Altijd gedacht dat kanker hebben en met je eigen dood en leven bezig zijn eenzaamheid was.
Maar je kind verliezen brengt je helemaal terug naar de basis
De tekst hierboven komt uit een brief die Hoevers aan zijn vrienden schreef, na de tweede zwarte periode in zijn leven. Het is de eerste nacht van 2003 als Ingo Hoevers komt te overlijden. Als slachtoffer van één van zijn experimenten. “Van alles wat ik mee heb gemaakt, is dat het meest verschrikkelijke wat me is overkomen. En het voelt voor mijzelf als de dag van gisteren. Er gaat geen dag voorbij, dat ik niet aan hem denk.” De toen 29-jarige Ingo Hoevers had op die fatale nacht van oud op nieuw een constructie in elkaar gezet, waarmee hij vuurpijlen de lucht in kon schieten. Bij de derde pijl ging het echter fout en werd hij dodelijk gewond. “Het is de natuurlijke gang van zaken dat je als ouder door je kind wordt ‘weggebracht’, niet andersom…”
Geen leven vol ellende
“Het is overigens niet zo, dat ik een leven vol ellende heb. Ik heb ook meer dan genoeg fijne dingen meegemaakt, lach ondanks die twee zwarte momenten ontzettend graag.” Zoals bijvoorbeeld met zijn twee dochters Narissa en Hanne, of met zijn eenjarige kleinzoon Rav. Ook bij de verschillende activiteiten van het in 2003 mede door hem opgerichte Kans voor een Kind toont hij zijn opgeruimde karakter. “Het is fijn om iets voor kinderen die zelf niet zo veel meemaken – en hun familie – te doen. En het geeft een goed gevoel om bij mensen die het moeilijk hebben een glimlach op de mond te krijgen. Ik weet uit ervaring, dat je dat soort mooie dingen je later het langst bijblijven, ook al duren ze nog zo kort.”

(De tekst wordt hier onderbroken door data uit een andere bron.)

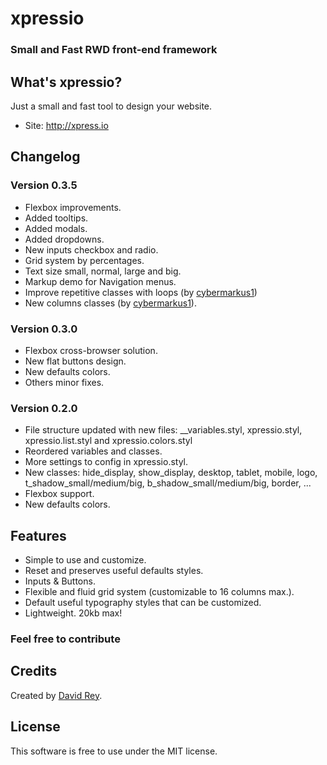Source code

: # xpressio
### Small and Fast RWD front-end framework

## What's xpressio?
Just a small and fast tool to design your website.

+ Site: http://xpress.io

## Changelog

### Version 0.3.5

+ Flexbox improvements.
+ Added tooltips.
+ Added modals.
+ Added dropdowns.
+ New inputs checkbox and radio.
+ Grid system by percentages.
+ Text size small, normal, large and big.
+ Markup demo for Navigation menus.
+ Improve repetitive classes with loops (by [cybermarkus1](https://github.com/cybermarkus1))
+ New columns classes (by [cybermarkus1](https://github.com/cybermarkus1)).

### Version 0.3.0

+ Flexbox cross-browser solution.
+ New flat buttons design.
+ New defaults colors.
+ Others minor fixes.

### Version 0.2.0

+ File structure updated with new files: __variables.styl, xpressio.styl, xpressio.list.styl and xpressio.colors.styl
+ Reordered variables and classes.
+ More settings to config in xpressio.styl.
+ New classes: hide_display, show_display, desktop, tablet, mobile, logo, t_shadow_small/medium/big, b_shadow_small/medium/big, border, ...
+ Flexbox support.
+ New defaults colors.

## Features

+ Simple to use and customize.
+ Reset and preserves useful defaults styles.
+ Inputs & Buttons.
+ Flexible and fluid grid system (customizable to 16 columns max.).
+ Default useful typography styles that can be customized.
+ Lightweight. 20kb max!

### Feel free to contribute

## Credits
Created by [David Rey](http://twitter.com/dreyacosta).

## License
This software is free to use under the MIT license.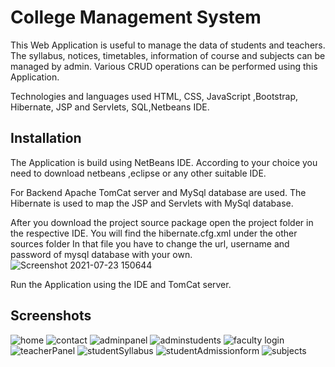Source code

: 
# College Management System

This Web Application is useful to manage the data of students and teachers. The syllabus, notices, timetables, information of course and subjects can be managed by admin. Various CRUD operations can be performed using this Application.

Technologies and languages used HTML, CSS, JavaScript ,Bootstrap, Hibernate, JSP
and Servlets, SQL,Netbeans IDE.


## Installation

The Application is build using NetBeans IDE. According to your choice you need to download netbeans ,eclipse or any other suitable IDE.

For Backend Apache TomCat server and MySql database are used.
The Hibernate is used to map the JSP and Servlets with MySql database. 

After you download the project source package open the project folder in the respective IDE. You will find the hibernate.cfg.xml under the other sources folder In that file you have to change the url, username and password of mysql database with your own.
![Screenshot 2021-07-23 150644](https://user-images.githubusercontent.com/70894096/126764212-2ca08c21-5ab3-4108-ab56-7524873d90d0.jpg)

Run the Application using the IDE and TomCat server.


## Screenshots

![home](https://user-images.githubusercontent.com/70894096/126760797-44d112a1-3f71-4c44-9d67-471b4b88213b.jpg)
![contact](https://user-images.githubusercontent.com/70894096/126760803-e9868d12-f1ee-4bc3-90eb-009f42c1562b.jpg)
![adminpanel](https://user-images.githubusercontent.com/70894096/126760836-5b97b173-fd23-4ea5-9a3d-3e3b6bff3732.jpg)
![adminstudents](https://user-images.githubusercontent.com/70894096/126760867-84c19993-55d8-4125-b26f-0cbe6a1d44cc.jpg)
![faculty login](https://user-images.githubusercontent.com/70894096/126763119-98c1ab60-01e1-496a-9806-3f44fddb8c4e.jpg)
![teacherPanel](https://user-images.githubusercontent.com/70894096/126763084-39ad1f60-4c65-4d5c-a94a-9e8ffff6a25c.jpg)
![studentSyllabus](https://user-images.githubusercontent.com/70894096/126763091-da6356ee-7fe8-4aa6-be7c-e3cfd7402097.jpg)
![studentAdmissionform](https://user-images.githubusercontent.com/70894096/126763103-b18f46a0-6fa8-4a1c-a97f-e7c4a917684b.jpg)
![subjects](https://user-images.githubusercontent.com/70894096/126763205-b36cb598-c132-42bc-80d2-556e89d38c04.jpg)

Sinds 1991 werkt Hoevers als verzorger bij Heracles Almelo. “Ik ben nadat ik de laatste keer uit het ziekenhuis kwam een opleiding sportmassage gaan volgen. Al snel kon ik bij voetbalclub PH uit Almelo aan de slag als sportmasseur. Dat heb ik vijf jaar gedaan en in de tussentijd heb ik de opleiding shiatsu gevolgd, een Oosterse geneeswijze. De methode is in Japan erkend door het ministerie – ik heb ook een Japans diploma. Daarna heb ik nog vier jaar een opleiding jin shin do gevolgd, De wet van mededogen en geest, de psychotherapie van shiatsu. Het is een eeuwenoude leer, gebaseerd op de leefwijze van Oosterse monniken, dat alles in het universum met elkaar te maken heeft. Je moet niet aan symptoombestrijding doen, maar alles in een groter geheel zien. Het is een holistische denkwijze.” Deze zienswijze brengt hij dus in praktijk binnen de selectie van Heracles, hoewel binnen het betaalde voetbal daar niet altijd ruimte voor is.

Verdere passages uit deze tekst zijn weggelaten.